For the Korea/UK season, Gasworks expanded its existing residency programme by working with Arts Council Korea, which had been supporting Gasworks’ Korean artist residency since 2012, and KCCUK, which had reconfigured one of its Open Calls. In addition to a residency project at Gasworks, this new initiative offered Korean residency artists in 2017–2018 a public platform to present their work in the form of a publication, an exhibition or an experimental presentation as part of KCCUK’s London public programme.

In spring 2017, Gasworks hosted Minja Gu for as their residency artist. Minja Gu’s practice examines the tensions between individuals and the societal norms and institutions that govern them. She establishes conditions in which interventions in these structures can take place through performance and dialogue, thus revealing their constructed nature. Her work focuses on food as an embodiment of society-specific contexts, histories and meanings. The project Con-tempeh-rary, for example, traces the evolution of the recipe for the Indonesian dish tempeh after it was introduced to the Netherlands during its rule over Indonesia.
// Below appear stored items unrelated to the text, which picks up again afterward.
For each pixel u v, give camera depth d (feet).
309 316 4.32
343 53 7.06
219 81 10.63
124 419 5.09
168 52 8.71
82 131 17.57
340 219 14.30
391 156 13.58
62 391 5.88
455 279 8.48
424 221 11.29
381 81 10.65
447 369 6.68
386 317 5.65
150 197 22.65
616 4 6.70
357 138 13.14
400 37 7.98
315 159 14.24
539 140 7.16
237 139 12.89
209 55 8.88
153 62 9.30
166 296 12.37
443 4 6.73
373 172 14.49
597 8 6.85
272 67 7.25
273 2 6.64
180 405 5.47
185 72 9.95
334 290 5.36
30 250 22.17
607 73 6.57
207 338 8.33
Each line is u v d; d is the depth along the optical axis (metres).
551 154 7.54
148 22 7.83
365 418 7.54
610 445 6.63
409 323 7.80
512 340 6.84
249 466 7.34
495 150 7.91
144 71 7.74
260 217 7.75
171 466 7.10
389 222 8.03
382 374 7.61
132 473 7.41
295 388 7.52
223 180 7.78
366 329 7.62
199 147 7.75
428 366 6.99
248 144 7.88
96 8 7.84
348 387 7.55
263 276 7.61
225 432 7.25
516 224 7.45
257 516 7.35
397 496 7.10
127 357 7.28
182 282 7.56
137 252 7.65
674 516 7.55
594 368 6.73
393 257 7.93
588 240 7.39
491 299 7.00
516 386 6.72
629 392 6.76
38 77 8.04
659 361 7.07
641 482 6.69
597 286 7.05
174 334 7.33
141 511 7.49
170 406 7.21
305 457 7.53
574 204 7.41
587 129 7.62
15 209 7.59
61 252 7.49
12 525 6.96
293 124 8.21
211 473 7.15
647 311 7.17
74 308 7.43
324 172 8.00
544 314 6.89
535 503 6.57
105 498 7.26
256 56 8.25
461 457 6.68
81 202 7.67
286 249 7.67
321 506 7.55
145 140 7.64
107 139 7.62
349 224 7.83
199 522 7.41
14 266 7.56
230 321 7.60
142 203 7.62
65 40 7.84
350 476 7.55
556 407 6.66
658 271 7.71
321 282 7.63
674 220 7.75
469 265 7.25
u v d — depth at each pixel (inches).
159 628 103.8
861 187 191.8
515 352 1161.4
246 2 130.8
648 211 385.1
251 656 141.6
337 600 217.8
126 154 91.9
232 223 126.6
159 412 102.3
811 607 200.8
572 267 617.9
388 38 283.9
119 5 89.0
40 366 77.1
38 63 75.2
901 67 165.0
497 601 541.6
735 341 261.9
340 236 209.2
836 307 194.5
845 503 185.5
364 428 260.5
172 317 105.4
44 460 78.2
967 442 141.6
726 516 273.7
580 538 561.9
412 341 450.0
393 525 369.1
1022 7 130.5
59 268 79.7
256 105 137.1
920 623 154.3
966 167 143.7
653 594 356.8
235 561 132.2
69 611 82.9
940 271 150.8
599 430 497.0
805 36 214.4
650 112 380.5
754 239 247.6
Gu’s work explores how this dish became popular in Flemish Belgium through its promotion by the Dutch supermarket chain, Albert Heijn.

During her residency at Gasworks, Gu continued her research into the dispersion, transformation and adaptation of food and the food industry through history. She focused on foods that spread during the period of the British Empire, from the age of exploration and colonialism to the current era of globalisation.